The reasons are manifold, mainly, that both the systems you're considering and the problems you're trying to solve vary across a very large range.

Problem-based aspects

You say you want to do an FFT – but that's always but half of what you actually want to do!

Need the FFT converted to it's abs², then mapped to colors, then displayed on a screen? Do it in the GPU, it's right where it belongs; fosphor does that, at an easy 200MS/s on capable PC/GPU combinations:

fosphor

In that case, the size of the FFT doesn't even matter. Your data is going to be processed further on by the GPU, so do the FFT there.

On the other hand, you might want to do something that depends on a lot of checks on individual elements in the FFT, in the CPU? Possibly just one FFT, and then not many more?

In that case, your theoretical throughput doesn't help you at all. Just waiting for the data to get out of your CPU cache, back into coherent memory, so it can be DMA'ed to the GPU, where you then initiate an FFT (possibly wasting an interrupt/context switch on the way), just to wait till it's done, the GPU DMA'ed the data back to your main memory and you got it into your CPU's cache won't pay, even for medium sized FFTs.

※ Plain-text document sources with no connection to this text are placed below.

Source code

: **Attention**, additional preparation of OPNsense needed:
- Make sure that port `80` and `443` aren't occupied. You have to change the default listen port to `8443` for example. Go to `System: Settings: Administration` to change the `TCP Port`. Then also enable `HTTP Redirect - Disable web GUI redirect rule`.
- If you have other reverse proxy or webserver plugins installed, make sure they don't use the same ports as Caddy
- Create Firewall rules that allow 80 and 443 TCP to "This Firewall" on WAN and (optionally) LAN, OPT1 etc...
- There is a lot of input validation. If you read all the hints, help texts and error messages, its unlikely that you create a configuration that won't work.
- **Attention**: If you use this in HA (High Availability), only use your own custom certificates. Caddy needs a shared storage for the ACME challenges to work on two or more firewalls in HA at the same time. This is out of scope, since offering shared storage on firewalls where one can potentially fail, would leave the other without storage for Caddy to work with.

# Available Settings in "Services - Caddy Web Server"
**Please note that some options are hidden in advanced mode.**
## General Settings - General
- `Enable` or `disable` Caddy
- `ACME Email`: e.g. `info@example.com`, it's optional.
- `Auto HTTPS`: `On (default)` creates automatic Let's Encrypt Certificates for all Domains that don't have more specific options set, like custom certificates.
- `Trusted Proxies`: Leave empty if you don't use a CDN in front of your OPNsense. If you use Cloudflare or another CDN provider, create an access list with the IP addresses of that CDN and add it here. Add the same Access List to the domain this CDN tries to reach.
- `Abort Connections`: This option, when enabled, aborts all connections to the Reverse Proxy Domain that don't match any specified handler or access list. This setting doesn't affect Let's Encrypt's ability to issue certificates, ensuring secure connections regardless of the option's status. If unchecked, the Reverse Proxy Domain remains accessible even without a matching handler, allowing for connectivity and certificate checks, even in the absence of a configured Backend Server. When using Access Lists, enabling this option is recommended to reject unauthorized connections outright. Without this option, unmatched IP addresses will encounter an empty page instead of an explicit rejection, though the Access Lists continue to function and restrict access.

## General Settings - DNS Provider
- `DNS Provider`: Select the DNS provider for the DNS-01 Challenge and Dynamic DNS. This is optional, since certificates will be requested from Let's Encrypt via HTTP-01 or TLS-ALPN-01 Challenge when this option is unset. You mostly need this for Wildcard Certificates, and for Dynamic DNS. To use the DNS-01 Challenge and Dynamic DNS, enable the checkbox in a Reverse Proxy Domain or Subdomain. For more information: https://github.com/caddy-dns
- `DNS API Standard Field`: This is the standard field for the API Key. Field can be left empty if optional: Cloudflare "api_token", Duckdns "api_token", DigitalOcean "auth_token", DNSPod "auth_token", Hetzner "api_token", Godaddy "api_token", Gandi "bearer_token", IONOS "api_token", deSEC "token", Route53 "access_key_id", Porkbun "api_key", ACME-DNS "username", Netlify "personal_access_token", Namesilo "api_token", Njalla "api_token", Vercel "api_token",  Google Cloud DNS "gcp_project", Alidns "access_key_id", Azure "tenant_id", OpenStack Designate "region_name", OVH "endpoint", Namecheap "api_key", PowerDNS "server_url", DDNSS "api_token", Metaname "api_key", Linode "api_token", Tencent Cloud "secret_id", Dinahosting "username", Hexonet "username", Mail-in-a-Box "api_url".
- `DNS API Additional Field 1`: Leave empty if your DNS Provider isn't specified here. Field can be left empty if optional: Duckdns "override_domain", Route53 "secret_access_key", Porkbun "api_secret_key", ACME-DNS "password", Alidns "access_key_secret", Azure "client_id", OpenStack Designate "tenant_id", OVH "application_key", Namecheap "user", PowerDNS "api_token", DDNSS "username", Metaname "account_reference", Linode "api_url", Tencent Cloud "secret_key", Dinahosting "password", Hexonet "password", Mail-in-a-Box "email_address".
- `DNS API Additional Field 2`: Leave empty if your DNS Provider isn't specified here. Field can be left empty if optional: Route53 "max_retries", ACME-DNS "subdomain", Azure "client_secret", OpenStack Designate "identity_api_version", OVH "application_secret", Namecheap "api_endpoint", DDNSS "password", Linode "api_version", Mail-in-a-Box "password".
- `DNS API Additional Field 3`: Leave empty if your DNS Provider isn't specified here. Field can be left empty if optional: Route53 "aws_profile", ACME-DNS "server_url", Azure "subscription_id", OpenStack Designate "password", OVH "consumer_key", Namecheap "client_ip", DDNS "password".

So: this whole "high-latency math accelerator business" really only ever pays off if you can do something sensible while you wait. If you can't, there's a huge latency penalty.

System-based aspects

Ok, not going into too much detail here, but:

  • DSP systems are either CPU or Memory-bandwidth limited
  • If your GPU operation helps with CPU limititation, but puts additional data movement load on the memory interface, while in fact the rest of your system is memory-bandwidth limited, you're hurting yourself.
  • Same applies the other way around: Maybe your algorithm (the FFT in your specific size of interest) is CPU limited, but your GPU acceleration leads to additional interrupts
  • What is an FFT size that your CPU can do very well? That is probably defined by the sizes of it's L1 and L2 caches. A Xeon number-crunching CPU will have dozens of Megabytes of those, whereas an ARM running in a Jetson NVidia SoC will not.
  • What is the FFT size your graphics card is good at? There's a humongous difference in numbers of parallel threads, their flexibility and memory bandwidth across cards.
  • What is a metric for "good", at all? Just some strange ratio of throughput and latency, but maybe also energy and leaving the right kind of ressources free for other work?
  • What is your CPU<->main memory interface? Is it a quad-channel DDR4 interface running at nearly 2GHz, or is it single-channel DDR?
  • What is your GPU<->GPU memory interface?
  • What is your GPU<->main memory interface?
  • How well does your CPU<->GPU communication work for your specific use case?
  • Is there a high load on e.g. the PCIe bus, for example, because the same PCIe switch has to handle the data flowing in and out of your high-rate system (eg. storage, but more likely, 10 Gigabit ethernet or video data)?

So, the answer probably won't be satisfactory, but it really is:

Somewhere above 64 bins, somewhere below 220 bins, for a single-precision FFT. It depends.